Panels of scholars and lawyers who face e-discovery issues daily, including (i) University of Kansas Law Professor Laura Hines; the (ii) Honorable David Waxse, a federal magistrate judge and former Shook, Hardy & Bacon partner; and (iii) Shook, Hardy & Bacon lawyers John BarkettDave ChaumetteChris CottonLaura FeyBill MartucciMadeleine McDonough, Denise Talbert, and Arlen Tanner, discussed questions about the new rules, electronic records management, and what litigators and their clients must do once the rules are in place.  There was general agreement that the key to best practices in an e-discovery era is to have your IT house in order, with written protocols for document retention and destruction based on sound business, legal and regulatory principles that will justify to a judge why some e-records do not exist.  Targeted requests for information will have to become “the norm,” because “any-and-all” requests will inundate the requester with irrelevant material that will have to be reviewed.

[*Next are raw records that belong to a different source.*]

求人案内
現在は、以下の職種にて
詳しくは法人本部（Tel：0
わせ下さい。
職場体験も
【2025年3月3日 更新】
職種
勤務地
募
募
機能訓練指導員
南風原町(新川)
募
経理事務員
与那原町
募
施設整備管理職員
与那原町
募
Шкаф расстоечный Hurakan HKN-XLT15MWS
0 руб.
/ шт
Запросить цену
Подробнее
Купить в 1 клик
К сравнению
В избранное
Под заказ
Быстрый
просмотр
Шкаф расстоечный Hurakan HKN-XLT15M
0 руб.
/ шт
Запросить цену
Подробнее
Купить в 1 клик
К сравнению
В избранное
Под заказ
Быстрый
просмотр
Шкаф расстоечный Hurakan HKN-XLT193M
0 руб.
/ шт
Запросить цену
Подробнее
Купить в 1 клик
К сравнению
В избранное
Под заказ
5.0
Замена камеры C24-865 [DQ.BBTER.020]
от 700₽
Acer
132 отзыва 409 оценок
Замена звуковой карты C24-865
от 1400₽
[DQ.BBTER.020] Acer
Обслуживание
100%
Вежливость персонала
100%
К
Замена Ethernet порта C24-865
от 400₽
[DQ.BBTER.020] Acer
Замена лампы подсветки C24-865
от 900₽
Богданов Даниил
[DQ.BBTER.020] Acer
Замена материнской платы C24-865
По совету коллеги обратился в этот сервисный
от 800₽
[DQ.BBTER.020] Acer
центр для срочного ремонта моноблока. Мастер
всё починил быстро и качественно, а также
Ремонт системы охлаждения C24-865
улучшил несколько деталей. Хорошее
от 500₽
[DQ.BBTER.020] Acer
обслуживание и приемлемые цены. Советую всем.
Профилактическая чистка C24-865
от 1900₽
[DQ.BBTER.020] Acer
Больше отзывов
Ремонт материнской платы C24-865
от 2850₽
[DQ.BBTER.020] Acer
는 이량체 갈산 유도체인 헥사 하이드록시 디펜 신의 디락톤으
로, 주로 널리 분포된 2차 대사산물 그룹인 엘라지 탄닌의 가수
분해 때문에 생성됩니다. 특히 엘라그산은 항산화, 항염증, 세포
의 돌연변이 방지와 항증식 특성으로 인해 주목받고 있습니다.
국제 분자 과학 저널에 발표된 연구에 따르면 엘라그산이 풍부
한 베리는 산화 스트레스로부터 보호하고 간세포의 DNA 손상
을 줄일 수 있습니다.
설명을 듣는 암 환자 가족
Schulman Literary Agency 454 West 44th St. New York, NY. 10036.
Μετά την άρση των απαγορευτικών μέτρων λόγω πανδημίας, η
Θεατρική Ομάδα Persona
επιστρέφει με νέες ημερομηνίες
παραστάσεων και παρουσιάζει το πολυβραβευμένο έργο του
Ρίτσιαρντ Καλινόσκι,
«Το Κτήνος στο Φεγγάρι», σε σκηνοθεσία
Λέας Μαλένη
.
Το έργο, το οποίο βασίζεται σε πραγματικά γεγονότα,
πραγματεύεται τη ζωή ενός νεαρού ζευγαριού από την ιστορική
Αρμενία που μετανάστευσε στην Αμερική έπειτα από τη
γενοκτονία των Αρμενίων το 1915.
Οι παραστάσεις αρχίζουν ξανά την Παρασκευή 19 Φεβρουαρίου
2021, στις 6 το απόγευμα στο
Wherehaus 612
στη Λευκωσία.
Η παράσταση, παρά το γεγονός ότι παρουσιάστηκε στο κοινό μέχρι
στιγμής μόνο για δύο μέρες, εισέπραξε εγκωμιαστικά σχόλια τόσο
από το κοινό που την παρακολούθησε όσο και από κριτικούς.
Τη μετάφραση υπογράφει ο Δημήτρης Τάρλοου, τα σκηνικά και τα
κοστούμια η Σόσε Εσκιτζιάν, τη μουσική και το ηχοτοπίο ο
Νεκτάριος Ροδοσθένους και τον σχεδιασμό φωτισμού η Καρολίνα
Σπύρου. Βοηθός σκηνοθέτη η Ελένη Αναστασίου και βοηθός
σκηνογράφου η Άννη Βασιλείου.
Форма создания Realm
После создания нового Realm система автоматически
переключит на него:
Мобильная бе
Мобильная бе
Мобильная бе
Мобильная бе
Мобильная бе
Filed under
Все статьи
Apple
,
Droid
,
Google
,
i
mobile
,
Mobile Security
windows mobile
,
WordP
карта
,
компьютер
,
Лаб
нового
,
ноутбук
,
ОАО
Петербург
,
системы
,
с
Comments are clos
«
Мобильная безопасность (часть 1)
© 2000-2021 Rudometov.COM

During a panel discussion, Judge Rosenthal indicated that the Federal Judicial Center is preparing a pocket guide for judges and will be incorporating e-discovery training into continuing education courses.  Judge Waxse recalled that he first encountered electronically stored information issues shortly after he was appointed to the bench and found himself in the curious position of suggesting to an Internet provider where it might find such information when it responded to an motion to compel by indicating that it had no electronic information, a situation the judge found “implausible.”  He also cautioned participants that litigators will need a “change of mindset” and will have to look further to find where electronic information is stored, including on PDAs, laptops and home computers.  He observed that companies must have an effective method for ensuring that a litigation hold is placed on electronic information when litigation is reasonably anticipated and that the hold “happens.”  Judge Waxse concluded by advising lawyers to provide ethical, competent representation, to be truthful and to recognize that the new rules “will change the legal culture” by requiring negotiation.  He urged participants not to file motions regarding e-discovery disputes because litigants cannot waste time and resources litigating these issues.